There was confusion tonight about the safety of residents in the area around the Red Road flats demolition site and whether or not they would be able to return home.
A BBC television broadcast said an emergency inspection was being carried out after two of the six tower blocks failed to come down completely. The remaining unsafe structures had to be examined and consideration was being given to having them ‘pushed over’ on Monday.
This unexpected setback cast doubts on whether local residents could return to their homes on Sunday. The television report said they should consult the GHA website. But that website did not give any information on what to do.
A GHA spokesman said: ‘The original plan for today’s demolition was that 10 floors of the blocks would remain for dismantling, post blowdown, by machine. However, this did not go completely to plan.

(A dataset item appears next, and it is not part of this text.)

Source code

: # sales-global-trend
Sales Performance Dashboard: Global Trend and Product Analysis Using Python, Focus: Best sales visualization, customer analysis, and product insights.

Over the next few days the contractors, Safedem, will carry out a review to determine the best way of now completing the demolition.
“Residents began moving back into their homes shortly after 6pm, just over an hour later than originally planned.
“We sincerely apologise to everyone involved for this delay and any additional inconvenience caused.’
Later the GHA spokesman added: ‘Exclusion zone has been lifted, everyone is getting back into their homes tonight.’
All six of the infamous Red Road high flats were ‘blown down’ today but remnants of two of them remained after the explosion. Hours after the event, no one at Glasgow Housing Association (GHA) was able to comment on whether this was intended or not. Nor did the social landlord – part of the Wheatley Group – release the normal details of how much explosive was used, how many tonnes of rubble would be created etc.
One insider, however, said that the steel structure of the building was such that four times the normal amount of explosive would have been used and the two bits of building remaining standing would have been ‘not expected.’
And by early evening it was understood that hundreds of people were being advised to ‘look at the GHA website’ to see where they might spend the night if they were unable to return to their homes because of the unsafe, remaining structures.
An emergency inspection was believed to be underway as this story
is being written.
Local people in their hundreds stood at various vantage points for hours to wait for the massive implosion. They were well pleased. Cheers and a round of applause accompanied the massive cloud of dust which followed the collapse of the blocks. The dust spread over a very wide area.
Said trainee photographer Joe Graham: ‘That was quick!’ as he scrolled through his images.
Local resident Joan Flanagan said: ‘That was magic. I like big bangs and love to see things being destructed like that.’
Bobby Burns, also a local resident said: ‘That’s bitter sweet to see. It is one chapter of life closed now. But I suppose it opens a new one of re-generation for the area.’ He said he’d lived in two different tower blocks and commented: ‘They’ve both gone now. They were blown down too.’
The huge operation to clear the surrounding area of people began early on Sunday morning. ‘Two thousand five hundred people had to be moved,’ said one GHA official spokesman. ‘That takes time.’
Some resistance was expected from one householder – Tina Suffredini who chairs the local residents’ association. But when the time came, the GHA’s ‘plan B’ to have Sheriff Officers physically remove the lady from her property, was not required and she left her home of her own accord.
MSP Patricia Ferguson, who spent 11 years of her early girlhood in one of the Red Road flats said: ‘These needed to come down. I hope the new developments will bring job opportunities and community facilities and the GHA is consulting with local people to do that.’